Omali Yeshitela, 82, Penny Hess, 78, Jesse Nevel, 34, and Augustus Romain Jr., 38, face maximum sentences of five years in prison, the department said in a statement. A date has not yet been set for sentencing.
A jury in Tampa, Florida found them not guilty of the more serious charge of acting as agents of a foreign government.
Yeshitela is the founder of the African People's Socialist Party (APSP) and Uhuru Movement. Hess and Nevel are white allies of the groups. Romain is the leader of a Georgia-based spinoff known as Black Hammer.
According to prosecutors, the four carried out a number of actions in the United States between 2015 and 2022 on behalf of the Russian government and received money and support from Aleksandr Ionov, president of the Moscow-based group Anti-Globalization Movement of Russia.
Ionov used the APSP, Uhuru Movement and Black Hammer to promote Russian views on politics, the Ukraine war and other issues, they said.
"Ionov's influence efforts were directed and supervised" by Russia's Federal Security Service (FSB), the country's intelligence agency, the Justice Department said.

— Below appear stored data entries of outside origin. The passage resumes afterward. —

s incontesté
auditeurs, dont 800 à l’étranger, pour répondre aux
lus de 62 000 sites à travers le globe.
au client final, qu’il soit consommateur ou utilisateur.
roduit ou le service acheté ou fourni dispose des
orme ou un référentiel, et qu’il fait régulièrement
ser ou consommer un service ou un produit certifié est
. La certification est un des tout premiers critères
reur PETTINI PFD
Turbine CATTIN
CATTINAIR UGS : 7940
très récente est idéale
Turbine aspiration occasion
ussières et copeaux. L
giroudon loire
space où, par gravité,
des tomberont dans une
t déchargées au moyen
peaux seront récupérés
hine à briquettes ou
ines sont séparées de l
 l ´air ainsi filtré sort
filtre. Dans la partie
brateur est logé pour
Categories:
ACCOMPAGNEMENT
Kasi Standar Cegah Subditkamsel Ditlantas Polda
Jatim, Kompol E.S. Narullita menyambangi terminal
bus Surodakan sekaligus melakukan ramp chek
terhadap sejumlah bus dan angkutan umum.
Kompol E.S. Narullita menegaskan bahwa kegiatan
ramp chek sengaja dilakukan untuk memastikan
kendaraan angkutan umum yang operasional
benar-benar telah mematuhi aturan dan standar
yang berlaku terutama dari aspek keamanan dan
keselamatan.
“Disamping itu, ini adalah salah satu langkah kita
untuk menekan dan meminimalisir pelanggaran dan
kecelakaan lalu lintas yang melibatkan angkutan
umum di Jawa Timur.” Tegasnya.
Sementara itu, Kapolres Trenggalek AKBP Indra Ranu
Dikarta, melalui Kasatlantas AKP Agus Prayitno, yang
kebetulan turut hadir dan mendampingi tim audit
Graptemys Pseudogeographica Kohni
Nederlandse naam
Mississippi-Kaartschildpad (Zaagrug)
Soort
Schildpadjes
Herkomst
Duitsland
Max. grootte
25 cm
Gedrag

Ionov and two alleged FSB agents -- Aleksey Borisovich Sukhodolov and Yegor Sergeyevich Popov -- have also been indicted in the United States in connection with the case but are not under arrest.
The Justice Department said the Americans all knew Ionov worked for the Russian government.
Among the actions cited by prosecutors was the drafting by APSP in 2015 of a petition to the United Nations accusing the United States of committing genocide against African people.
Ionov also allegedly sought to influence the 2017 mayoral election in St Petersburg, Florida, in which Nevel unsuccessfully ran for office.
Leonard Goodman, an attorney for Hess, told the Tampa Bay Times that the four were prosecuted to censor their pro-Russian views.
"This case has always been about free speech," Goodman said.